Un partenariat militaire déjà consolidé
Le Maroc et les États-Unis entretiennent depuis plusieurs décennies une coopération militaire étroite, symbolisée par les manœuvres conjointes «African Lion», les plus vastes du continent africain.
Washington considère le Royaume comme un allié majeur hors OTAN, statut qui lui permet de bénéficier d’un transfert privilégié de technologies et d’équipements militaires.
De plus, plusieurs installations marocaines, notamment les bases de Ben Guerir et Sidi Slimane, anciennement utilisées par les forces américaines, disposent déjà d’infrastructures adaptées à une présence logistique ou opérationnelle de grande ampleur.

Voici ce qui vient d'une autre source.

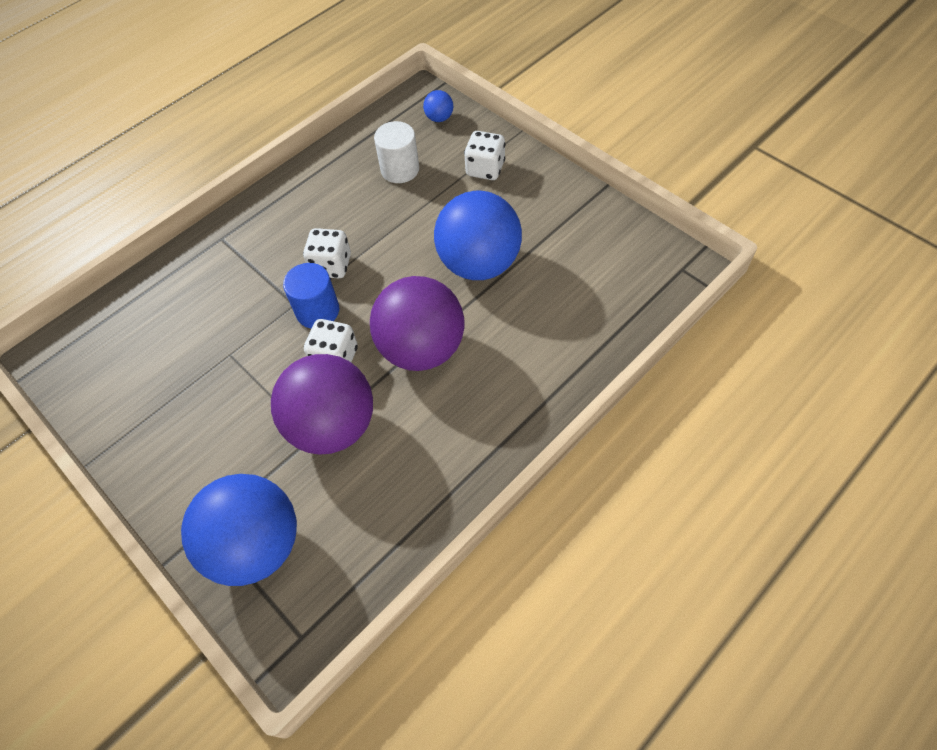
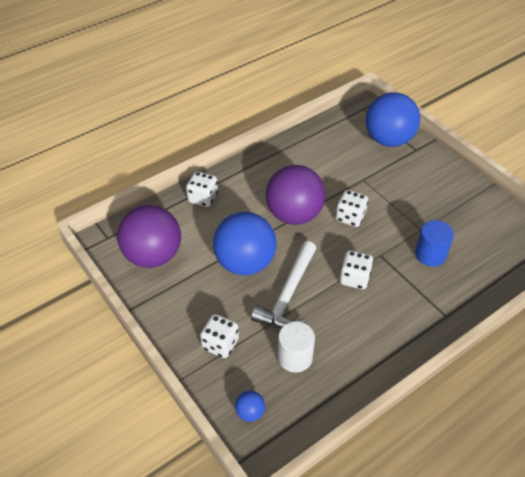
camera: 175 degrees left, 10 degrees down
purple ball [271,354,373,455] -> purple ball moved to [117,205,181,268]
blue cylinder [283,263,339,329] -> blue cylinder moved to [415,220,454,267]
none -> white dice [186,171,218,207]
none -> white hammer [251,241,317,328]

Pour l’Espagne, la perte des bases américaines représenterait un revers économique majeur. Des milliers d’emplois directs et indirects sont liés à la présence du personnel militaire américain et à la maintenance des infrastructures dans les provinces d’Andalousie. Les experts cités par Reuters estiment qu’un tel retrait pourrait affaiblir le poids stratégique de Madrid au sein de l’OTAN et reconfigurer les équilibres militaires dans la région.
Pour le Maroc, accueillir une base américaine constituerait une avancée géostratégique sans précédent, renforçant sa position comme pivot sécuritaire et diplomatique entre l’Europe, l’Afrique et les États-Unis.
Mais le Royaume a toujours fait preuve d’une grande prudence en matière de souveraineté militaire, privilégiant les partenariats et les exercices conjoints à toute installation permanente de forces étrangères sur son territoire.
Enfin, du point de vue de Washington, cette hypothèse permettrait de sécuriser une continuité d’accès au flanc sud de l’OTAN tout en sanctionnant Madrid pour son refus d’alignement sur les nouveaux objectifs de défense imposés par Trump.